What it is:
How it works (Example):
Assume you invested $10,000 in the XYZ Company mutual fund, which has a 4% annual level-load. In the first year the investment grows to $12,000, but you are not ready to sell. At the end of year one, you pay $480 ($12,000 x .04) to the fund company, leaving you with $11,520 in your account. You the fund for another year and it grows to $14,000. At the end of year two, you owe 4% of $14,000 ($560) leaving you with $13,440. This payment structure continues for as long as you own shares in the fund. The rate of the load is constant (level), but the payment amounts grow as the investment increases in value.
Now, let's say you invested the same amount of money in the same XYZ mutual fund, but you decide to sell the shares less than one year later.

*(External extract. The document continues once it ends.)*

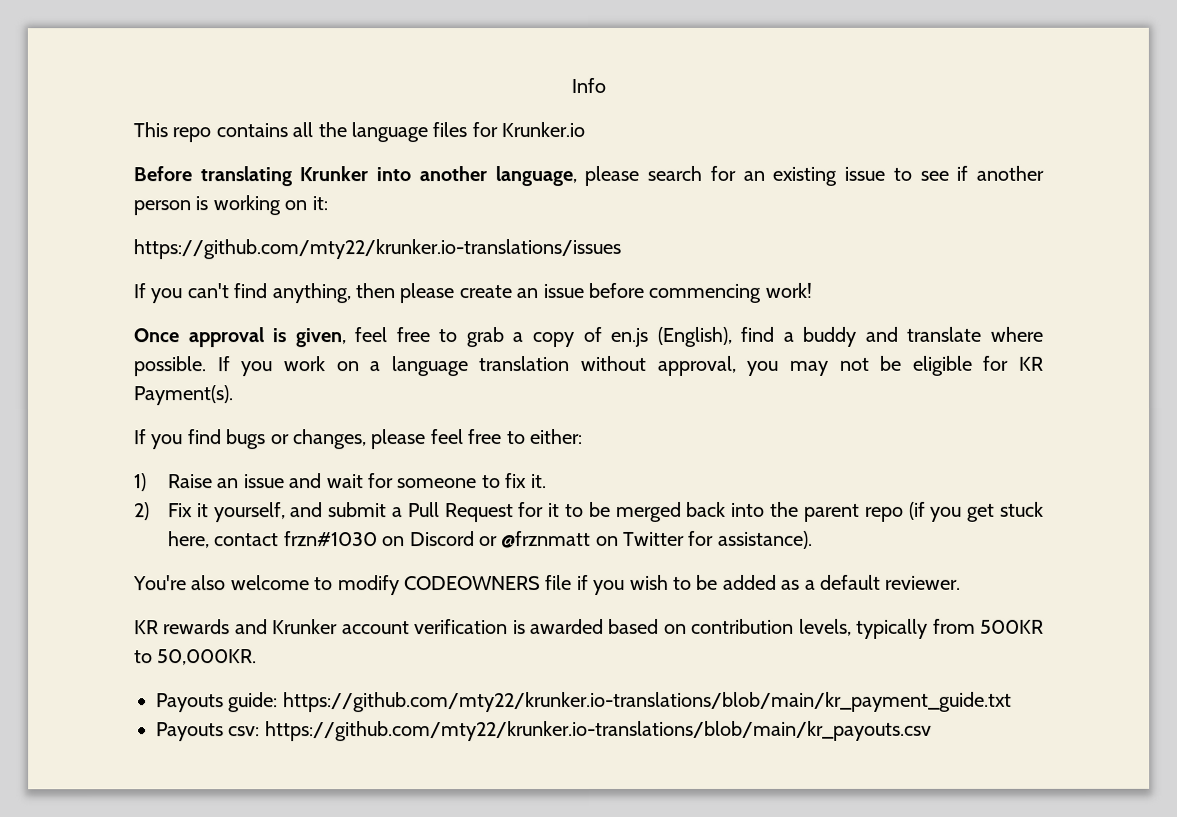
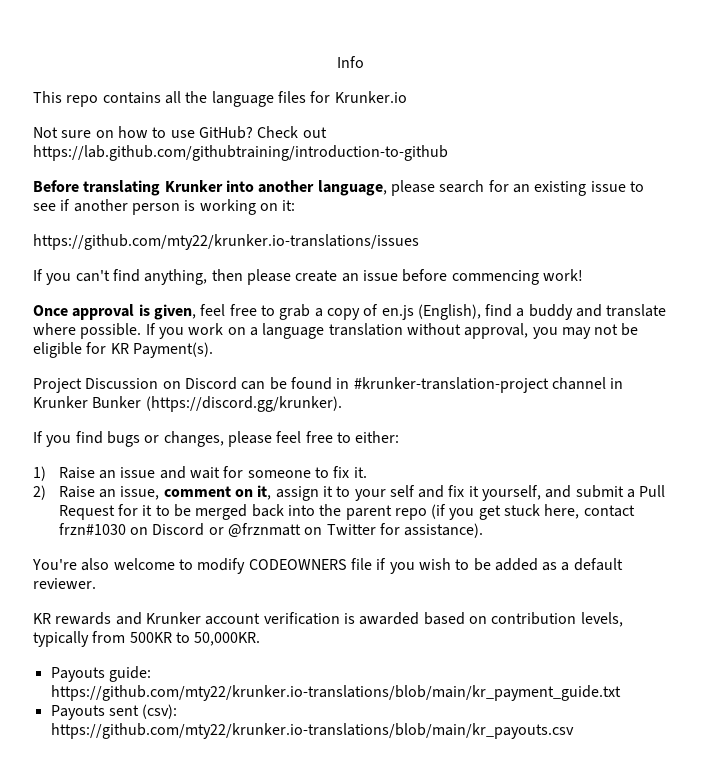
(586, 130) none -> [33,126,327,139] [33,145,448,161] // Not sure on how to use GitHub? Check out https://lab.github.com/githubtraining/introduction-to-github
(233, 395) none -> [33,377,624,393] [33,396,342,412] // Project Discussion on Discord can be found in #krunker-translation-project channel in Krunker Bunker (https://discord.gg/krunker).
[167,503,193,518] Fix -> [58,485,465,501] Raise an issue, comment on it, assign it to your self and fix
[228,726,261,737] csv: -> [108,704,178,719] sent (csv):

You still have to make a payment at the level-load rate. If the $10,000 had grown to $10,500 at the end of eight months, then you would still owe 4% of the $10,500. In this way, when an investor is ready to sell an investment with a level-load payment structure, the final payment is similar to a back-end load (although the rate is usually smaller).
Why it Matters:
Level-loads are most often associated with mutual funds. As the number and popularity of mutual funds increased, level-load and back-end load funds soon became the norm.
Level-load payment structures allow investors to spread out commission payments, and they also enable the entire investment amount to be invested in the fund from the start. However, the level-load structure can inadvertently encourage frequent trading of mutual fund shares, which forces some level-load mutual funds to keep more cash on hand instead of having it all invested.
Level-loads and other fees are disclosed in a mutual fund's prospectus, and it is important to understand that a level-load is only one of several types of fees that may be charged. Thus, when comparing investments, investors should be careful to evaluate all fees associated with each investment, not just the size of the level-load.